Change "Colleges" to "Institutes" in the lines starting with the line containing "Coming in to wooden stage at Sandhard to avoid" and going on through the end of the records, keeping everything else the same. Reproduce only those lines, without the pictures.

Data listing: Begin

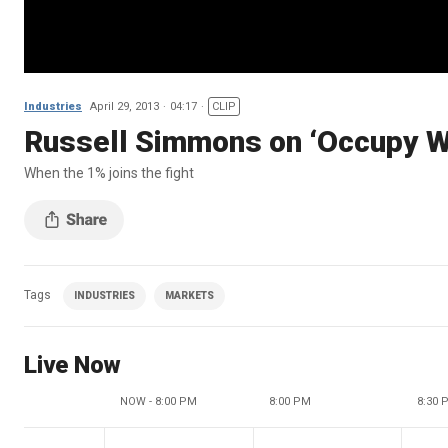
Industries
April 29, 2013
04:17
CLIP
Russell Simmons on ‘Occupy Wa
When the 1% joins the fight
Tags
INDUSTRIES
MARKETS
Live Now
NOW - 8:00 PM
8:00 PM
8:30 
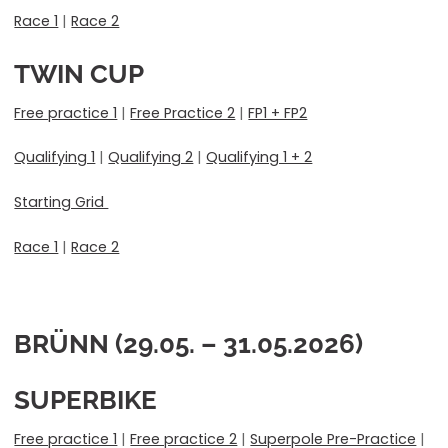
Race 1
|
Race 2
TWIN CUP
Free practice 1
|
Free Practice 2
|
FP1 + FP2
Qualifying 1
|
Qualifying 2
|
Qualifying 1 + 2
Starting Grid
Race 1
|
Race 2
BRÜNN (29.05. – 31.05.2026)
SUPERBIKE
Free practice 1
|
Free practice 2
|
Superpole Pre-Practice
|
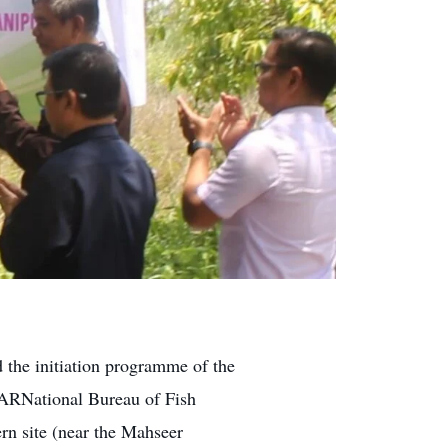
 the initiation programme of the
CARNational Bureau of Fish
rn site (near the Mahseer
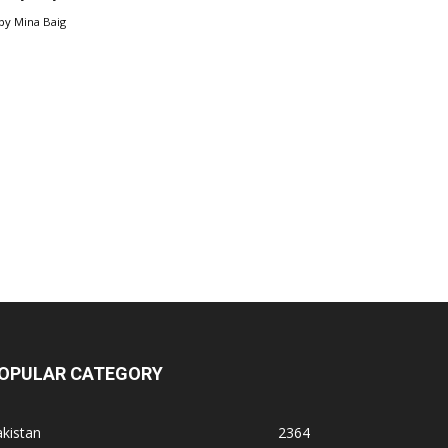
by
Mina Baig
OPULAR CATEGORY
kistan
2364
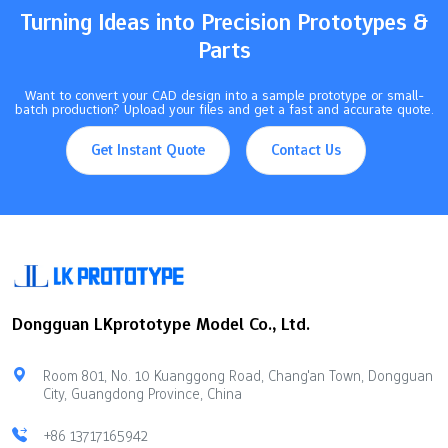
850°C to 1000°C, and beryllium copper…
Turning Ideas into Precision Prototypes &
Parts
Want to convert your CAD design into a sample prototype or small-
batch production? Upload your files and get a fast and accurate quote.
Get Instant Quote
Contact Us
Dongguan LKprototype Model Co., Ltd.
Room 801, No. 10 Kuanggong Road, Chang'an Town, Dongguan
City, Guangdong Province, China
+86 13717165942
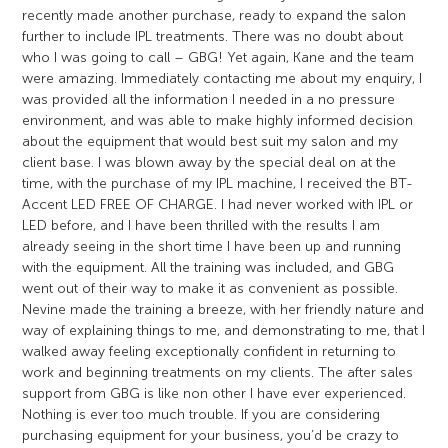
recently made another purchase, ready to expand the salon
further to include IPL treatments. There was no doubt about
who I was going to call – GBG! Yet again, Kane and the team
were amazing. Immediately contacting me about my enquiry, I
was provided all the information I needed in a no pressure
environment, and was able to make highly informed decision
about the equipment that would best suit my salon and my
client base. I was blown away by the special deal on at the
time, with the purchase of my IPL machine, I received the BT-
Accent LED FREE OF CHARGE. I had never worked with IPL or
LED before, and I have been thrilled with the results I am
already seeing in the short time I have been up and running
with the equipment. All the training was included, and GBG
went out of their way to make it as convenient as possible.
Nevine made the training a breeze, with her friendly nature and
way of explaining things to me, and demonstrating to me, that I
walked away feeling exceptionally confident in returning to
work and beginning treatments on my clients. The after sales
support from GBG is like non other I have ever experienced.
Nothing is ever too much trouble. If you are considering
purchasing equipment for your business, you’d be crazy to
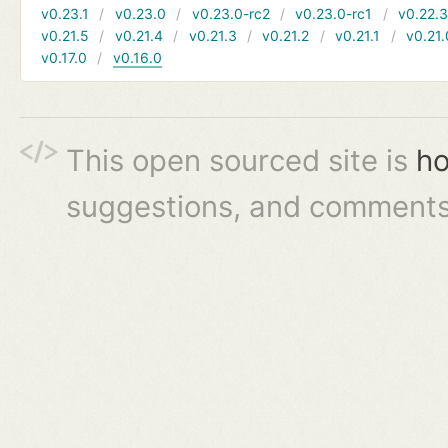
v0.23.1
v0.23.0
v0.23.0-rc2
v0.23.0-rc1
v0.22.
v0.21.5
v0.21.4
v0.21.3
v0.21.2
v0.21.1
v0.21.
v0.17.0
v0.16.0
This open sourced site is
ho
suggestions, and comments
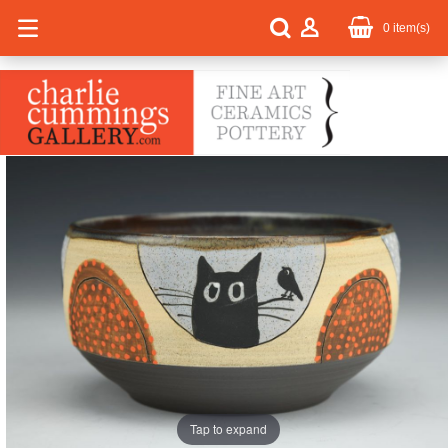
0
item(s)
Tap to expand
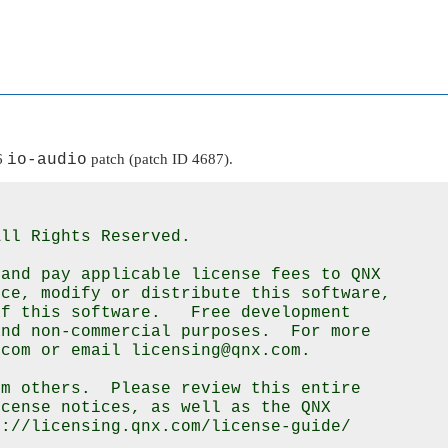
.6
io-audio
patch (patch ID 4687).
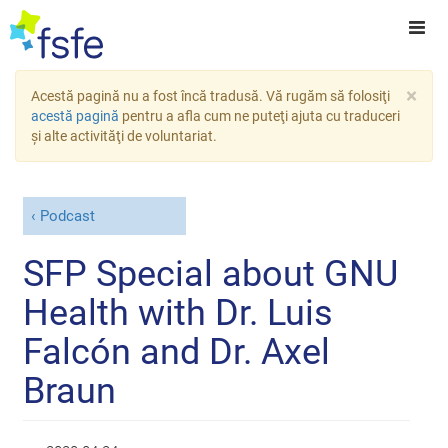
×
Acestă pagină nu a fost încă tradusă. Vă rugăm să folosiţi
acestă pagină
pentru a afla cum ne puteţi ajuta cu traduceri
şi alte activităţi de voluntariat.
Podcast
SFP Special about GNU
Health with Dr. Luis
Falcón and Dr. Axel
Braun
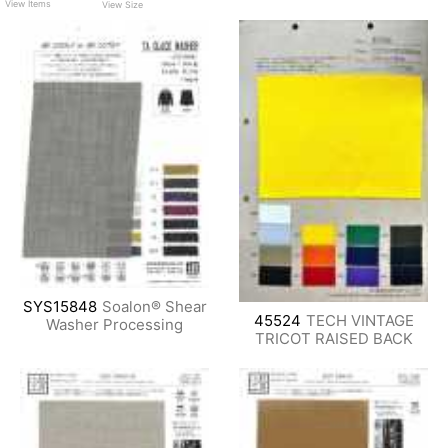
View Items
View Size
SYS15848
Soalon® Shear
45524
TECH VINTAGE
Washer Processing
TRICOT RAISED BACK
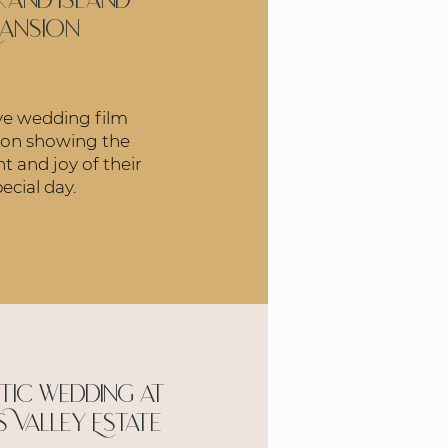
rand Island
ansion
ve wedding film
 on showing the
t and joy of their
ecial day.
ic wedding at
s Valley Estate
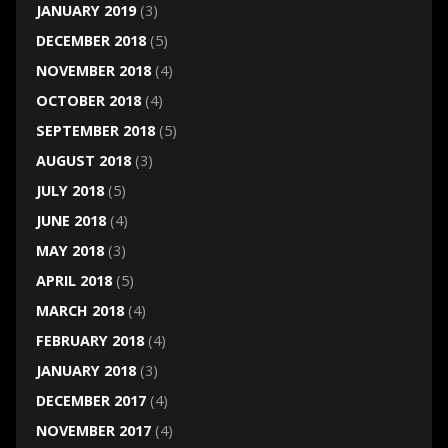
JANUARY 2019
(3)
DECEMBER 2018
(5)
NOVEMBER 2018
(4)
OCTOBER 2018
(4)
SEPTEMBER 2018
(5)
AUGUST 2018
(3)
JULY 2018
(5)
JUNE 2018
(4)
MAY 2018
(3)
APRIL 2018
(5)
MARCH 2018
(4)
FEBRUARY 2018
(4)
JANUARY 2018
(3)
DECEMBER 2017
(4)
NOVEMBER 2017
(4)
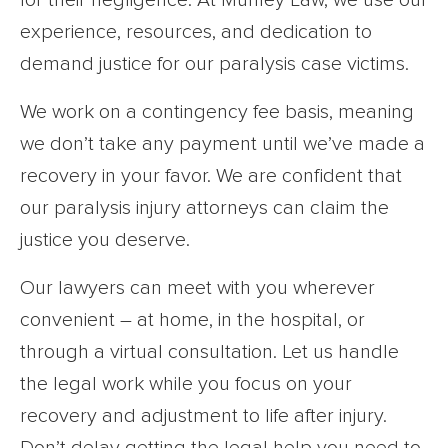
for their negligence. At Munley Law, we use our
experience, resources, and dedication to
demand justice for our paralysis case victims.
We work on a contingency fee basis, meaning
we don’t take any payment until we’ve made a
recovery in your favor. We are confident that
our paralysis injury attorneys can claim the
justice you deserve.
Our lawyers can meet with you wherever
convenient – at home, in the hospital, or
through a virtual consultation. Let us handle
the legal work while you focus on your
recovery and adjustment to life after injury.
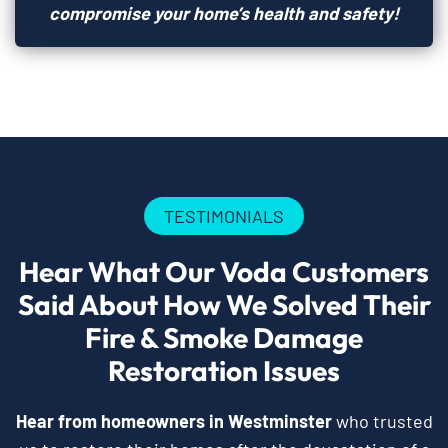
compromise your home’s health and safety!
TESTIMONIALS
Hear What Our Voda Customers
Said About How We Solved Their
Fire & Smoke Damage
Restoration Issues
Hear from homeowners in Westminster
who trusted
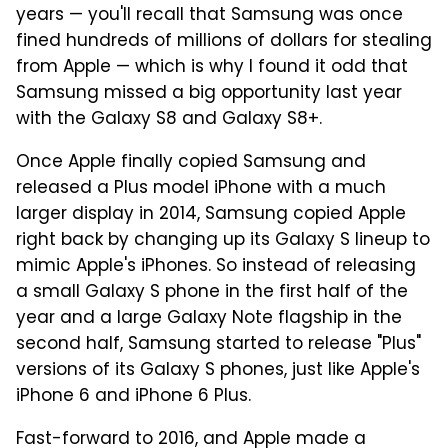
years — you'll recall that Samsung was once
fined hundreds of millions of dollars for stealing
from Apple — which is why I found it odd that
Samsung missed a big opportunity last year
with the Galaxy S8 and Galaxy S8+.
Once Apple finally copied Samsung and
released a Plus model iPhone with a much
larger display in 2014, Samsung copied Apple
right back by changing up its Galaxy S lineup to
mimic Apple's iPhones. So instead of releasing
a small Galaxy S phone in the first half of the
year and a large Galaxy Note flagship in the
second half, Samsung started to release "Plus"
versions of its Galaxy S phones, just like Apple's
iPhone 6 and iPhone 6 Plus.
Fast-forward to 2016, and Apple made a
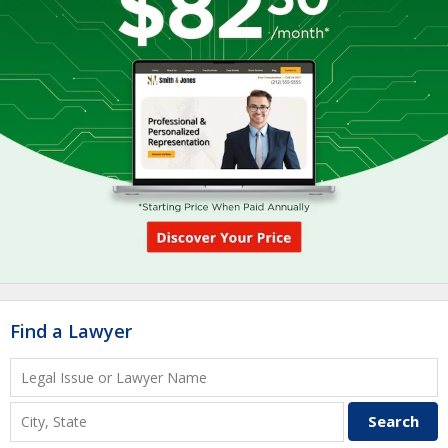
Find a Lawyer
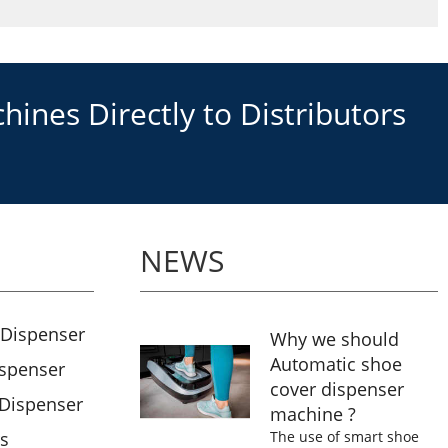
ines Directly to Distributors
NEWS
 Dispenser
Why we should
Automatic shoe
ispenser
cover dispenser
 Dispenser
machine ?
rs
The use of smart shoe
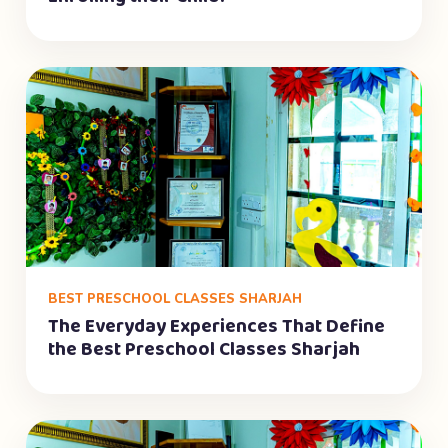
BEST PRESCHOOL CLASSES SHARJAH
The Everyday Experiences That Define
the Best Preschool Classes Sharjah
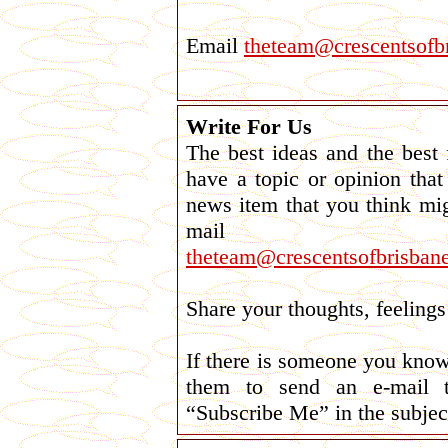
Email
theteam@crescentsofbr
Write For Us
The best ideas and the best
have a topic or opinion tha
news item that you think mi
mail
theteam@crescentsofbrisbane
Share your thoughts, feelin
If there is someone you kno
them to send an e-mail
“Subscribe Me” in the subject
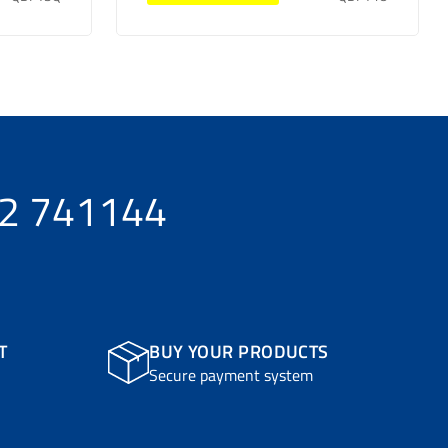
32 741144
T
BUY YOUR PRODUCTS
Secure payment system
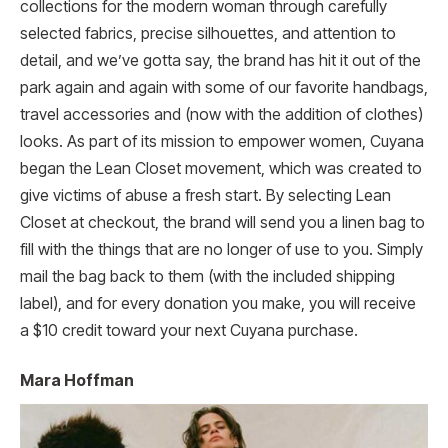
collections for the modern woman through carefully
selected fabrics, precise silhouettes, and attention to
detail, and we’ve gotta say, the brand has hit it out of the
park again and again with some of our favorite handbags,
travel accessories and (now with the addition of clothes)
looks. As part of its mission to empower women, Cuyana
began the Lean Closet movement, which was created to
give victims of abuse a fresh start. By selecting Lean
Closet at checkout, the brand will send you a linen bag to
fill with the things that are no longer of use to you. Simply
mail the bag back to them (with the included shipping
label), and for every donation you make, you will receive
a $10 credit toward your next Cuyana purchase.
Mara Hoffman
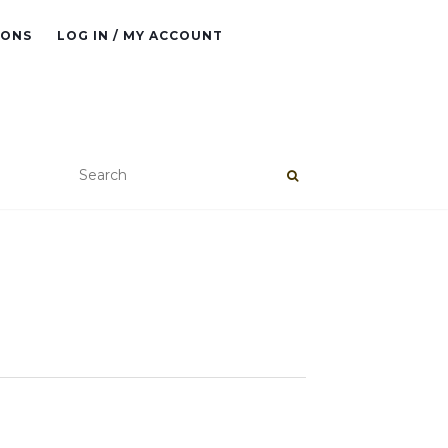
IONS
LOG IN / MY ACCOUNT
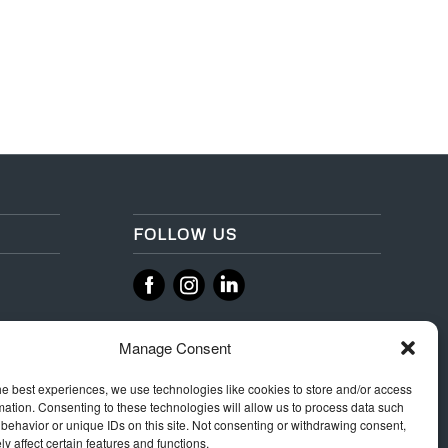
FOLLOW US
‌
‌
Manage Consent
he best experiences, we use technologies like cookies to store and/or access
mation. Consenting to these technologies will allow us to process data such
behavior or unique IDs on this site. Not consenting or withdrawing consent,
y affect certain features and functions.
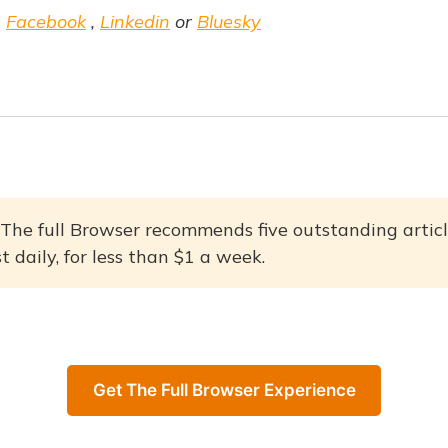
,
Facebook
,
Linkedin
or
Bluesky
The full Browser recommends five outstanding articl
 daily, for less than $1 a week.
Get The Full Browser Experience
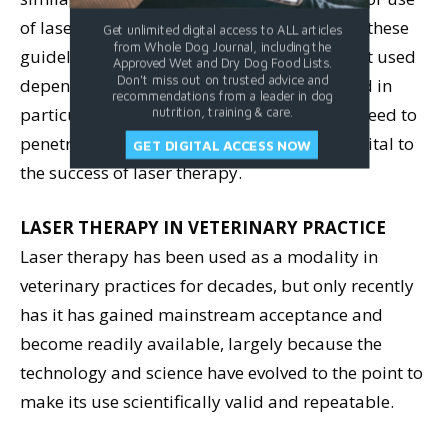
of lasers in veterinary settings are based on these
Get unlimited digital access to ALL articles
from Whole Dog Journal, including the
guidelines. The amount and strength of light used
Approved Wet and Dry Dog Food Lists.
Don't miss out on trusted advice and
depends on the pathology being treated and in
recommendations from a leader in dog
particular how deep the light is thought to need to
nutrition, training & care.
penetrate into the tissue. Correct dosage is vital to
GET DIGITAL ACCESS NOW
the success of laser therapy.
LASER THERAPY IN VETERINARY PRACTICE
Laser therapy has been used as a modality in
veterinary practices for decades, but only recently
has it has gained mainstream acceptance and
become readily available, largely because the
technology and science have evolved to the point to
make its use scientifically valid and repeatable.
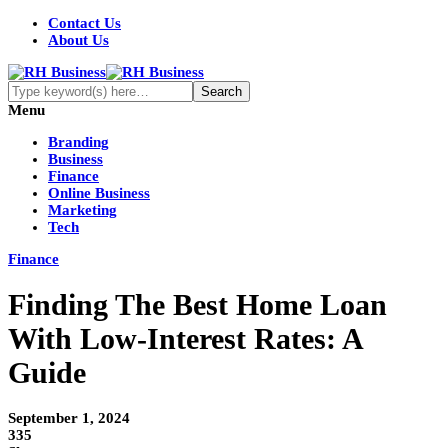
Contact Us
About Us
Menu
Branding
Business
Finance
Online Business
Marketing
Tech
Finance
Finding The Best Home Loan
With Low-Interest Rates: A
Guide
September 1, 2024
335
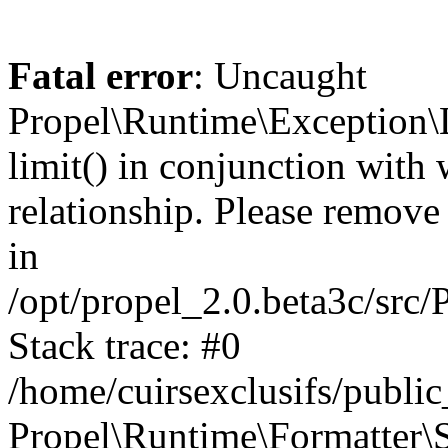
Fatal error
: Uncaught
Propel\Runtime\Exception\
limit() in conjunction with
relationship. Please remove t
in
/opt/propel_2.0.beta3c/src
Stack trace: #0
/home/cuirsexclusifs/publ
Propel\Runtime\Formatter\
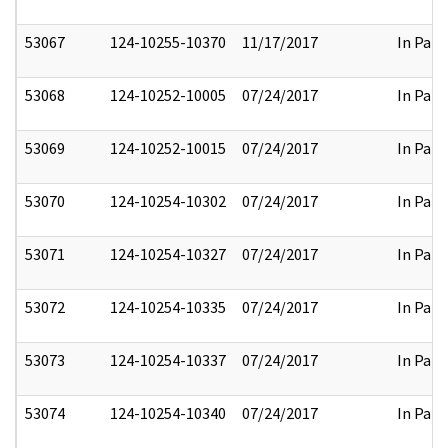
53067
124-10255-10370
11/17/2017
In Part
53068
124-10252-10005
07/24/2017
In Part
53069
124-10252-10015
07/24/2017
In Part
53070
124-10254-10302
07/24/2017
In Part
53071
124-10254-10327
07/24/2017
In Part
53072
124-10254-10335
07/24/2017
In Part
53073
124-10254-10337
07/24/2017
In Part
53074
124-10254-10340
07/24/2017
In Part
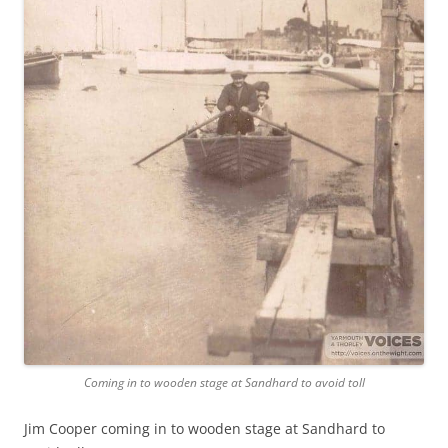
Coming in to wooden stage at Sandhard to avoid toll
Jim Cooper coming in to wooden stage at Sandhard to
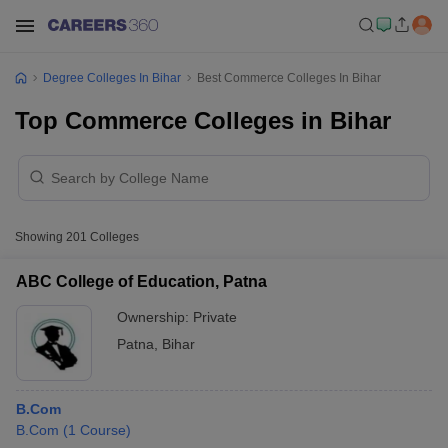
Degree Colleges In Bihar
Best Commerce Colleges In Bihar
Top Commerce Colleges in Bihar
Showing
201
Colleges
ABC College of Education, Patna
Ownership:
Private
Patna
,
Bihar
B.Com
B.Com
(
1
Course
)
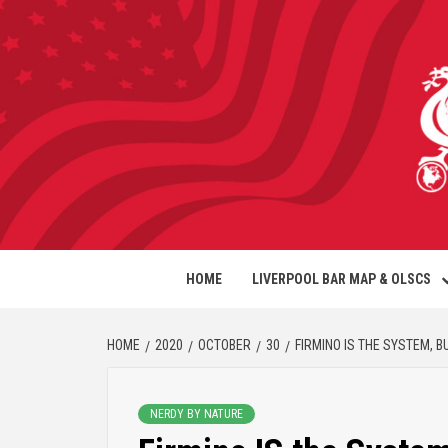
HOME
LIVERPOOL BAR MAP & OLSCS
HOME
2020
OCTOBER
30
FIRMINO IS THE SYSTEM, 
NERDY BY NATURE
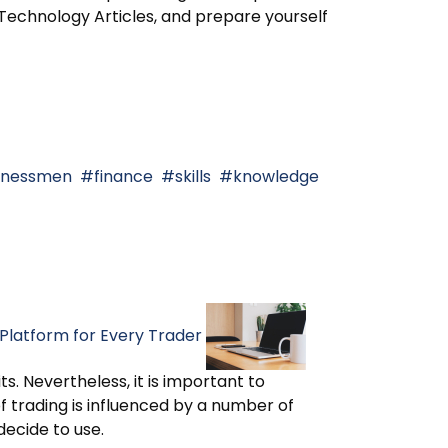
chnology Articles, and prepare yourself
usinessmen
finance
skills
knowledge
Platform for Every Trader
s. Nevertheless, it is important to
f trading is influenced by a number of
decide to use.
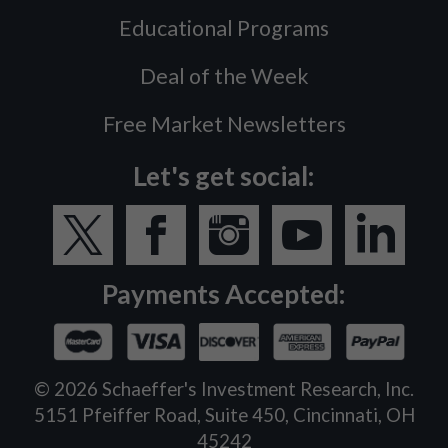
Educational Programs
Deal of the Week
Free Market Newsletters
Let's get social:
Payments Accepted:
©
2026
Schaeffer's Investment Research, Inc.
5151 Pfeiffer Road, Suite 450, Cincinnati, OH
45242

Data listing: End

- **Solution to this task**:
Coming in to wooden stage at Sandhard to avoid toll
Jim Cooper coming in to wooden stage at Sandhard to
Degree Institutes In Bihar
Best Commerce Institutes In Bihar
Top Commerce Institutes in Bihar
Showing
201
Institutes
ABC College of Education, Patna
Ownership:
Private
Patna
,
Bihar
B.Com
B.Com
(
1
Course
)
HOME
LIVERPOOL BAR MAP & OLSCS
HOME
2020
OCTOBER
30
FIRMINO IS THE SYSTEM, 
NERDY BY NATURE
chnology Articles, and prepare yourself
usinessmen
finance
skills
knowledge
Platform for Every Trader
s. Nevertheless, it is important to
f trading is influenced by a number of
decide to use.
Educational Programs
Deal of the Week
Free Market Newsletters
Let's get social:
Payments Accepted:
©
2026
Schaeffer's Investment Research, Inc.
5151 Pfeiffer Road, Suite 450, Cincinnati, OH
45242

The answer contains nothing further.